Qual a importância dos Estados Unidos como mercado para o Brasil?
Os Estados Unidos foram, no período de 2010 a 2023, o maior importador de produtos florestais brasileiros, absorvendo 19% do volume exportado, seguidos por Holanda, França e China. Nos anos mais recentes, houve intensificação das vendas à Europa, mas os EUA seguem com forte potencial de absorção desses produtos.
Quais produtos foram mais afetados pelas tarifas?
A lista de exceções incluiu todos os subprodutos da cadeia de celulose exportados para os Estados Unidos, como o papel, a celulose bruta e os demais subprodutos. Essa exceção se justifica pelo fato de serem produtos essenciais ao consumo da sociedade americana, como papéis higiênicos, toalhas e fraldas, cuja taxação geraria impacto significativo na economia norte-americana.
Já os mais afetados foram os manufaturados de madeira tropical com beneficiamento, como compensados, laminados, madeira engenheirada, portas, janelas, decks e dormentes ferroviários, que permaneceram sujeitos à tarifa de 50%. Embora representem menor volume, concentram maior valor agregado, pois geram emprego e renda no Brasil. Entre 2010 e 2023, a madeira bruta respondeu por cerca de 75% do volume exportado e ficou nas exceções, justamente o item de menor valor agregado.
Como isso está gerando impactos no Brasil?
Os efeitos já são perceptíveis. O principal risco está na perda das garantias socioambientais associadas à certificação. Há casos concretos. Um exportador de portas que destinava 96% da produção aos EUA registrou demissões e impactos sociais que a certificação não conseguiu contornar no contexto atual. Além disso, houve redirecionamento imediato de cargas. Um manejo certificado de açaí, que exporta polpa e liofilizado para os EUA, precisou desviar um carregamento no porto de Belém para a China na semana de entrada em vigor da tarifa.
Por que as tarifas interferem nas garantias socioambientais?

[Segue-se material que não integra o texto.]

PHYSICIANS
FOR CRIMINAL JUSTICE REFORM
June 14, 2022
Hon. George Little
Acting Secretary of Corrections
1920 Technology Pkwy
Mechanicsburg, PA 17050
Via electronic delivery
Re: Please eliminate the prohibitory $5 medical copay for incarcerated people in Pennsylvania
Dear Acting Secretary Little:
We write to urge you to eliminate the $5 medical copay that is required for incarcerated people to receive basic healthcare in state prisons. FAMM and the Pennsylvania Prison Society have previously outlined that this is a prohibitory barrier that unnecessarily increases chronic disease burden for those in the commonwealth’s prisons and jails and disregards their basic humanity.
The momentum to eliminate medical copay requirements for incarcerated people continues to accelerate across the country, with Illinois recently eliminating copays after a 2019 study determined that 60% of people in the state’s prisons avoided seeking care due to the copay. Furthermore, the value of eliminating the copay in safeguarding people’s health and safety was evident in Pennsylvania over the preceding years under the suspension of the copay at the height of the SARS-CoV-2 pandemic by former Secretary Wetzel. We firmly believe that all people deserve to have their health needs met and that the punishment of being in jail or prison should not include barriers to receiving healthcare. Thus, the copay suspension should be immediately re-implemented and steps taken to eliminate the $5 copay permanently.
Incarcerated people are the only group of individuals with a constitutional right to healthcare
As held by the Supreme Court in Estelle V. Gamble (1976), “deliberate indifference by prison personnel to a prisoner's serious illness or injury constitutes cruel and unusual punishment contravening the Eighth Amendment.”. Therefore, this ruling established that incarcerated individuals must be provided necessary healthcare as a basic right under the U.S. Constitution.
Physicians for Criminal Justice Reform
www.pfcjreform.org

Quando um mercado exigente deixa de absorver produtos certificados, a produção tende a migrar para compradores menos exigentes, ou para o mercado doméstico, e parte das garantias se perde. Essa mudança pode levar empresas a abandonar a certificação, reduzindo a implementação e o monitoramento de salvaguardas que vão além da lei.
Como é o mercado doméstico brasileiro em relação à certificação?
O mercado interno tem baixa conscientização sobre certificação florestal. O consumidor raramente questiona a origem e a legalidade de móveis, papelaria e materiais de construção. Medir a ilegalidade é complexo, mas estimativas setoriais apontam que até 50% da madeira consumida no país pode ser ilegal, um cenário agravado por pouca checagem de procedência dos produtos.
Que mudanças a certificação promove nas empresas?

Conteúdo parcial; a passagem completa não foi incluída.